When you own or manage, a fleet of vehicles, it might seem like every single day something else is breaking. Sometimes these things are simply unavoidable and, in some regard, this is a part of the business. But not everything that happens, has to happen. If you make it your mission to be an advocate for preventative maintenance you might be able to save yourself some headaches and some cash at the very same time. Keep in mind that you do have to bear this load all on your own either, you simply need to be the catalyst and the example, and the hope is that the rest of your team will follow suit.

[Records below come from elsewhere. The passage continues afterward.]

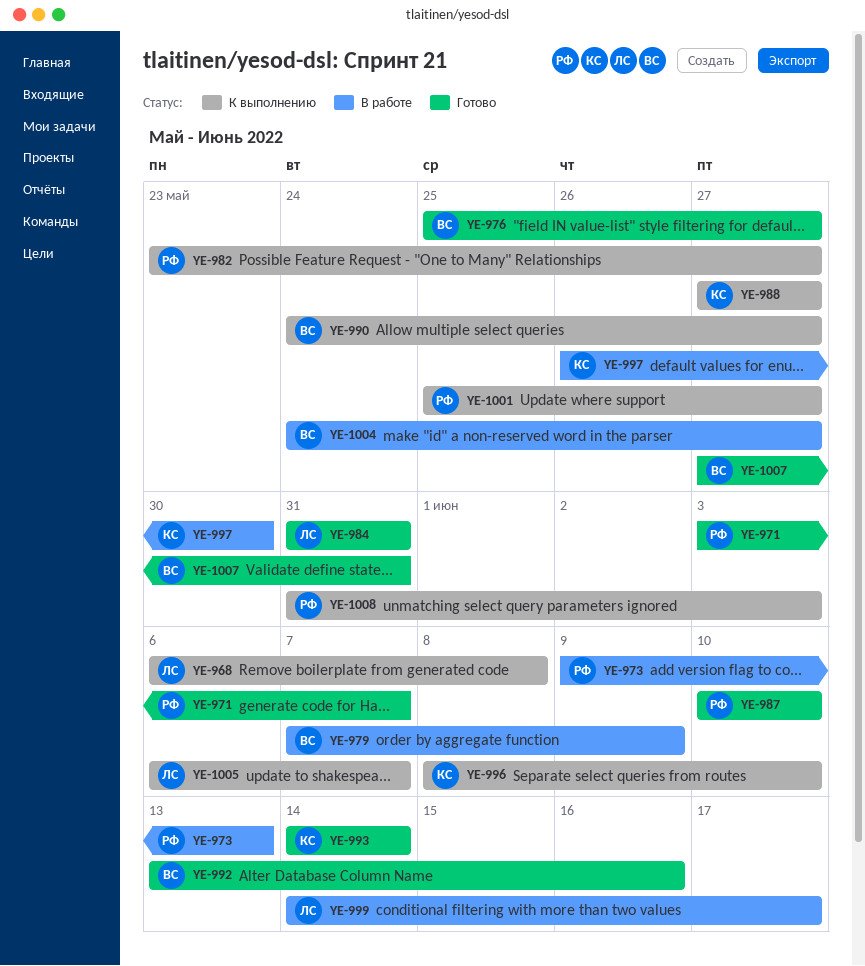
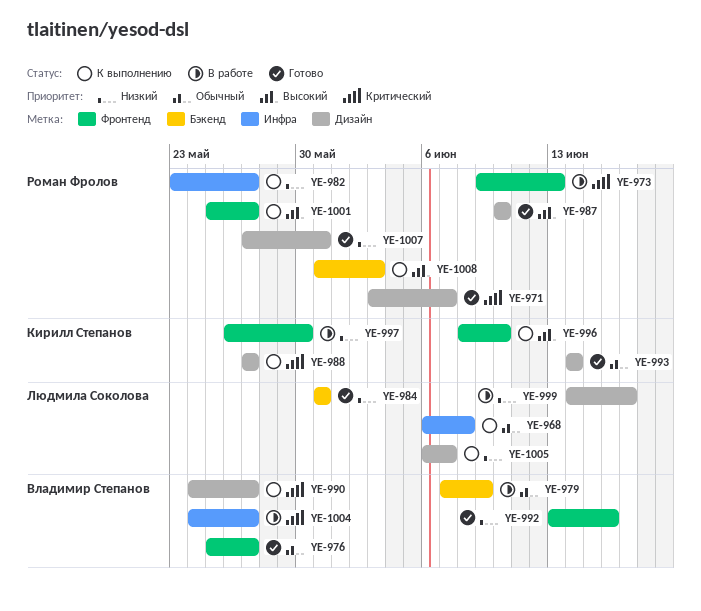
YE-1007, owner: Владимир Степанов -> Роман Фролов

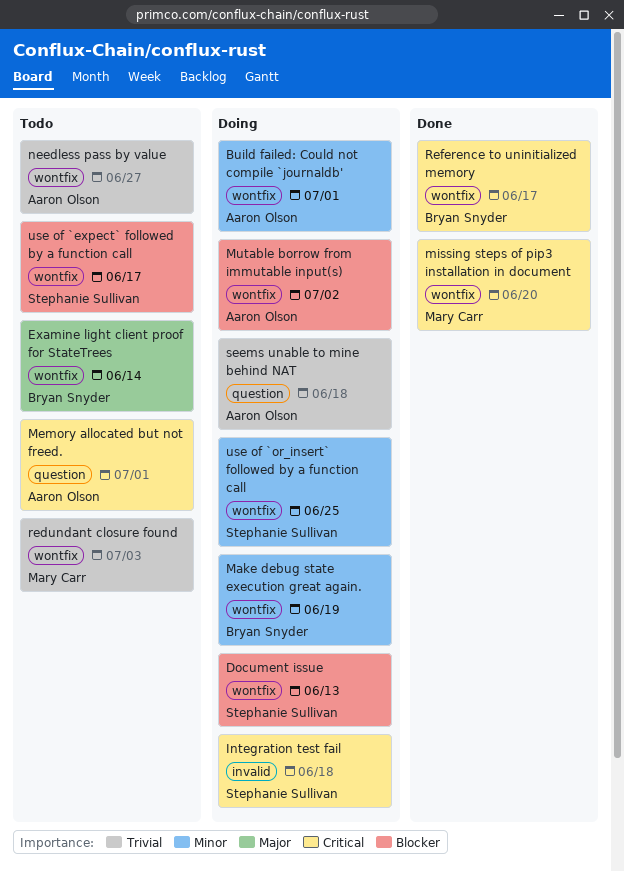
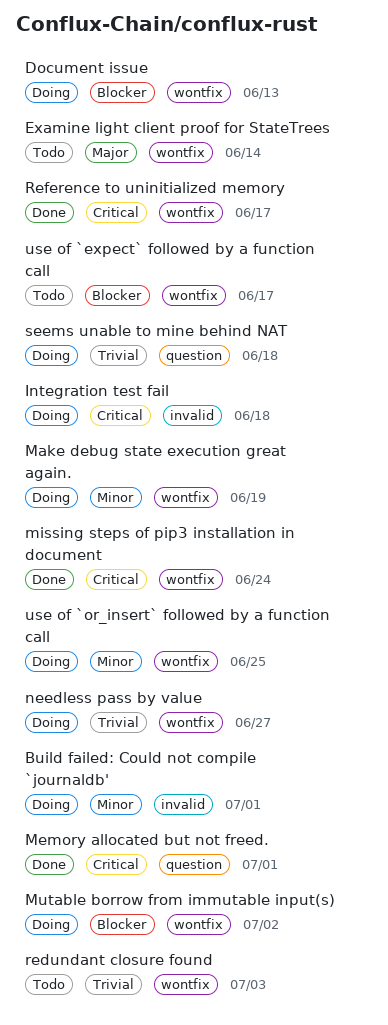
Build failed: Could not compile `journaldb', label: wontfix -> invalid
Memory allocated but not freed., status: Todo -> Done
missing steps of pip3 installation in document, due: Jun 20 -> Jun 24
needless pass by value, status: Todo -> Doing

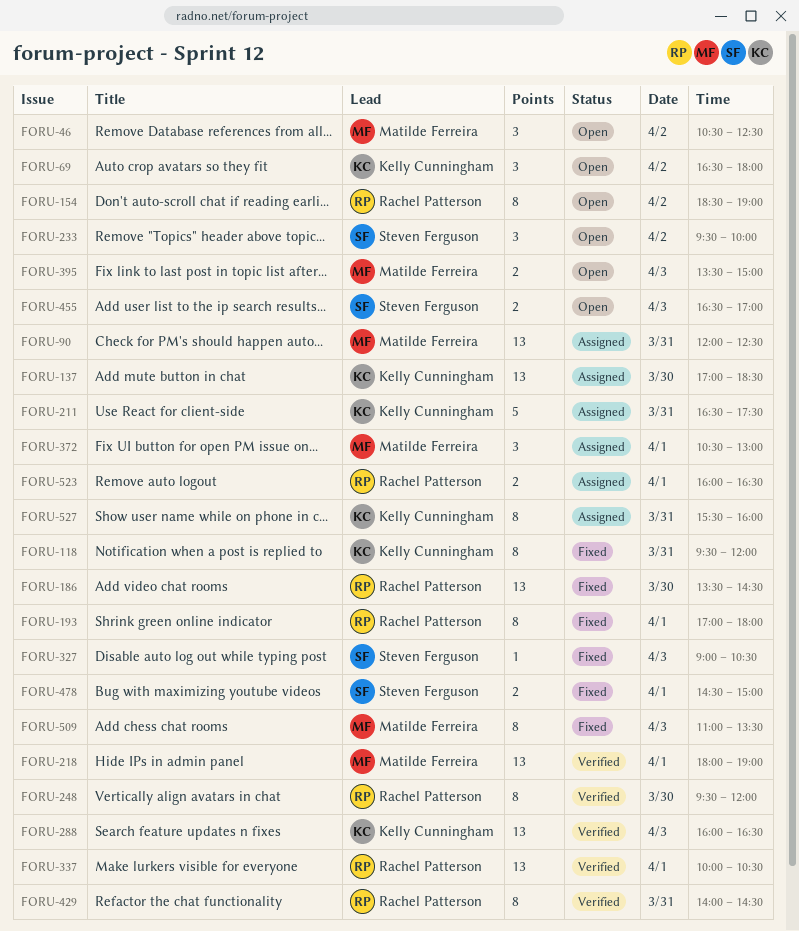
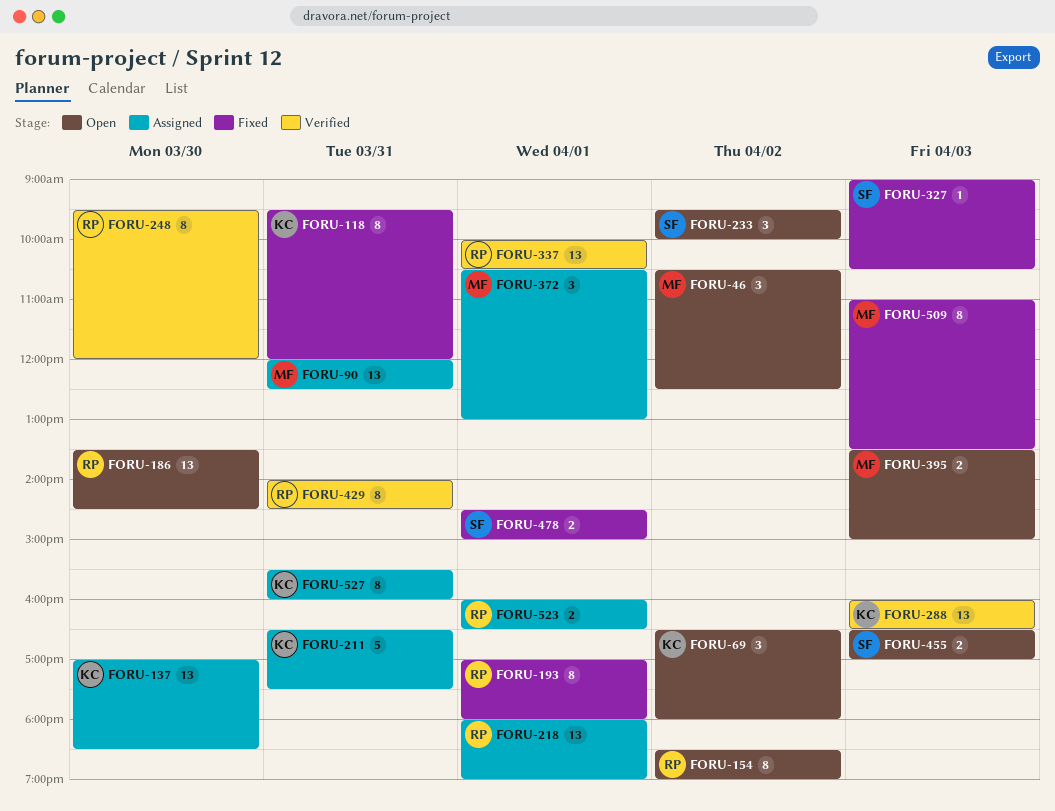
FORU-186, status: Fixed -> Open
FORU-218, status: Verified -> Assigned
FORU-218, owner: Matilde Ferreira -> Rachel Patterson

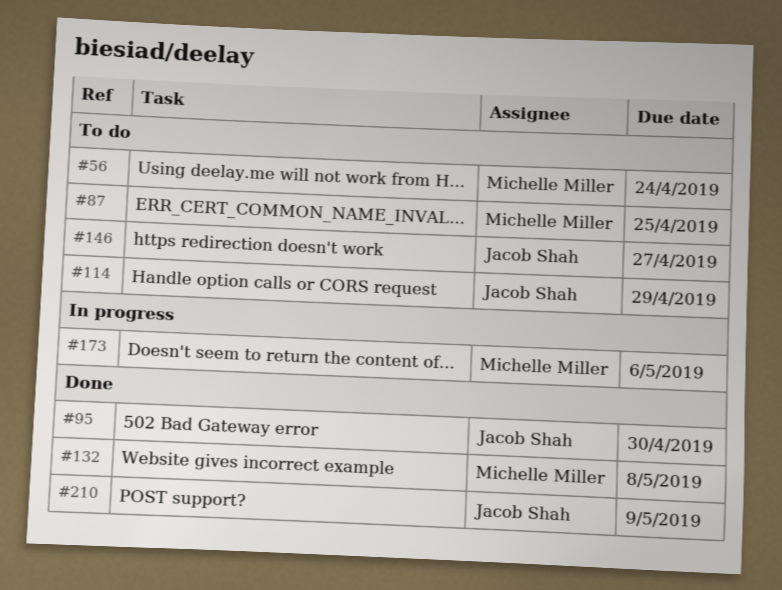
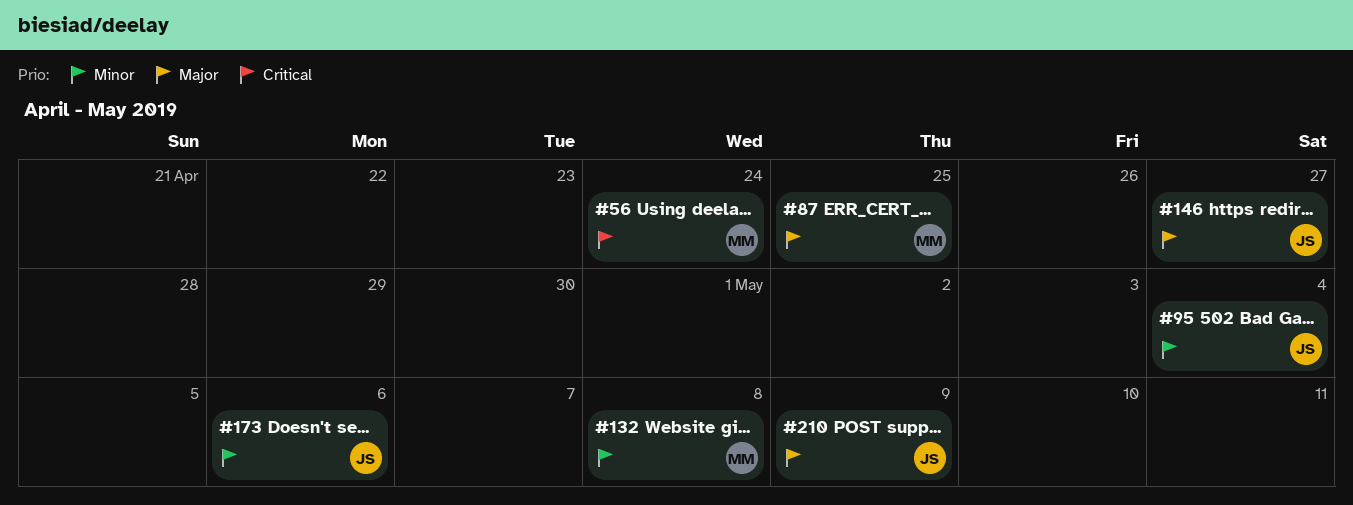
#95, due: Apr 30 -> May 4
#114: present -> none
#173, owner: Michelle Miller -> Jacob Shah

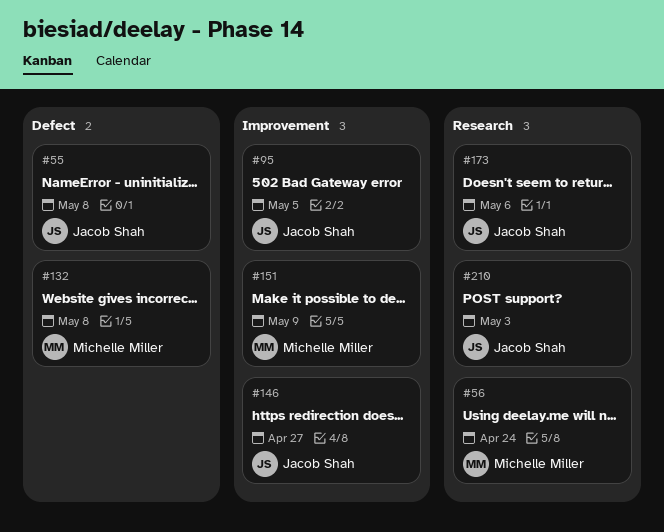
#55: none -> present
#87: present -> none
#95, due: May 4 -> May 5
#151: none -> present
#210, due: May 9 -> May 3

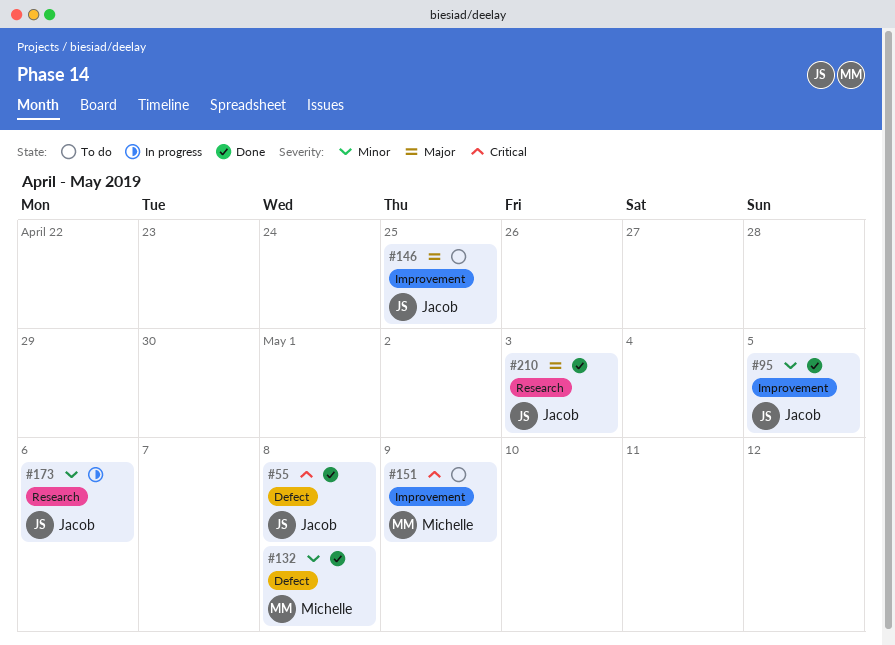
#56: present -> none
#146, due: Apr 27 -> Apr 25

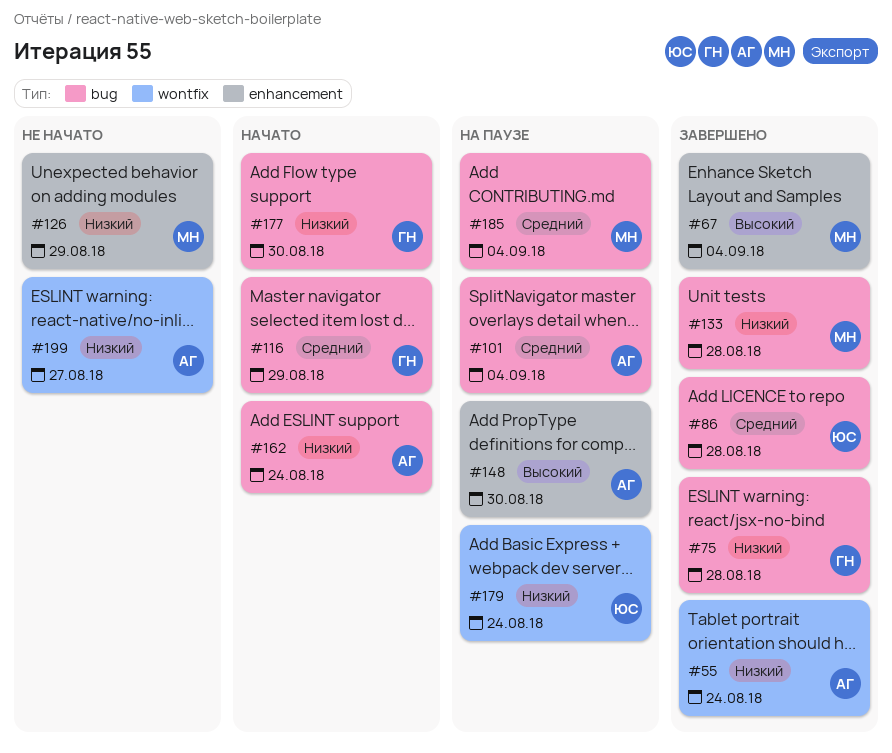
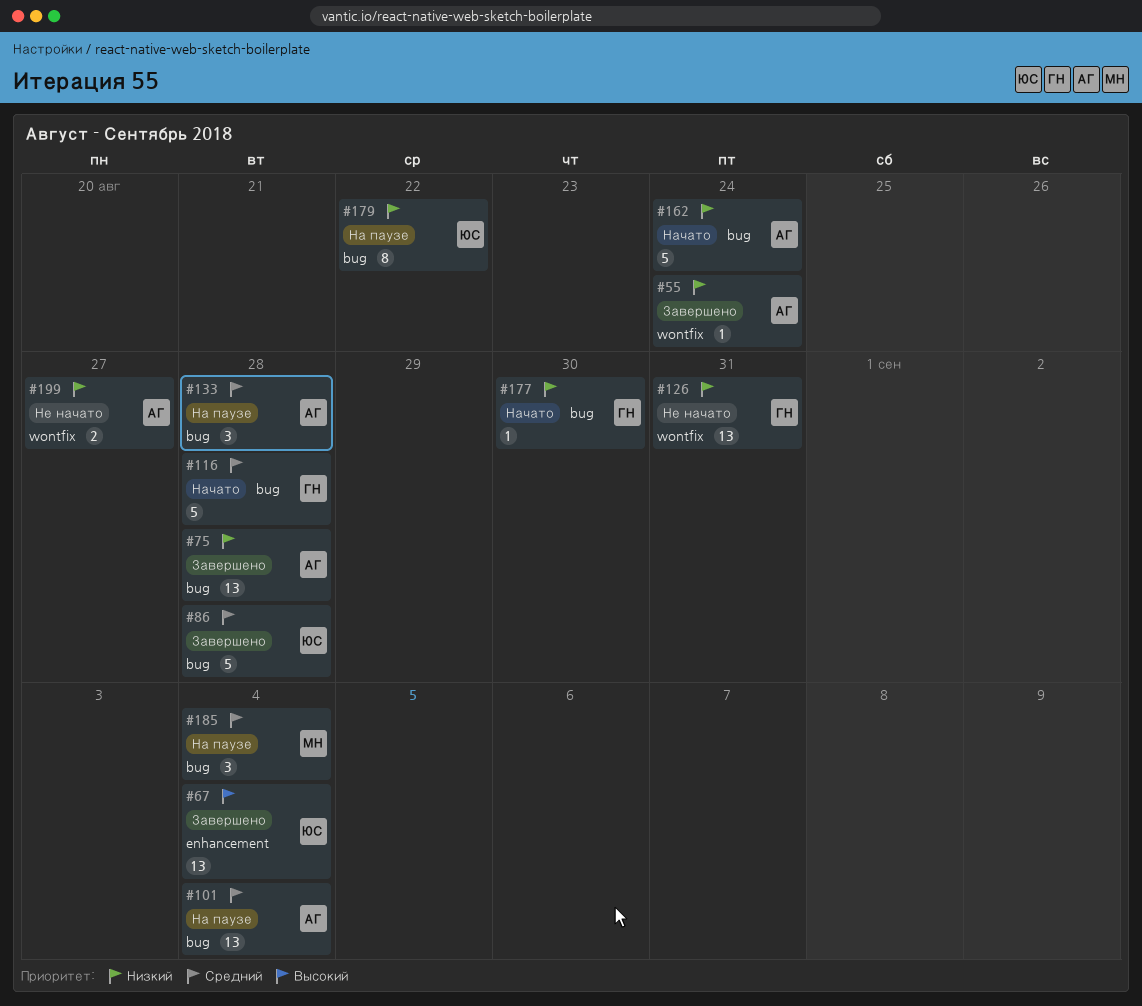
#67, owner: МН -> ЮС
#75, owner: ГН -> АГ
#116, due: Aug 29 -> Aug 28
#126, owner: МН -> ГН
#126, label: enhancement -> wontfix
#126, due: Aug 29 -> Aug 31
#133, status: Завершено -> На паузе
#133, owner: МН -> АГ
#133, priority: Низкий -> Средний
#148: present -> none
#179, label: wontfix -> bug
#179, due: Aug 24 -> Aug 22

Understand Your Specific Vehicles
It is not enough to know how to put air in a tire, you need to know the details about the specific tires on your specific vehicles. When you are familiar with your fleet, then routine truck maintenance won’t feel so daunting, or confusing. You can review a fleet manager’s guide to preventative maintenance for semi-trucks to get a general idea of where to start. This is also something that your drivers and dispatchers should go over as well. Even team members that are not technically responsible for doing said maintenance need to be able to spot the need for it before a worn-down brake pad becomes the need to replace a total ABS system.
Understand the Equipment
Again, even if you are not going to be the one that performs the maintenance, you should have a basic understanding of what each piece of equipment is and how to work it. Not only is this going to make your job easier at times, but it also shows that you are a collaborative leader. Nobody wants to ask their boss the difference between a tire inflator and a tire compressor to be met with an answer of ‘huh.’ Since adding air to tires is a pretty routine occurrence, you need to be sure that the people doing it are not causing more harm than good. Proper tire pressure levels, how to measure for them, and what machines to use to fill them up should answer you know in the blink of an eye.
Understand Your Team
You have to have eyes and ears on your personnel if you want to up your fleet maintenance game. These are the people that you are trusting on the ground level to keep your business moving, literally. Both drivers and office staff should be modeling care for the company vehicles in the same way that you do. After all, specifically with drivers if their truck goes down, they might lose out on wages.
Hold training sessions and be clear about expectations in terms of what you are counting on them for. Sometimes employees can get stuck in a ‘not my problem’ state of mind, and that can result in negligence which can result in major vehicle issues. Be conscious of that too and use this as an opportunity to reward positive contributions to the team to show your staff that you appreciate their attention to detail.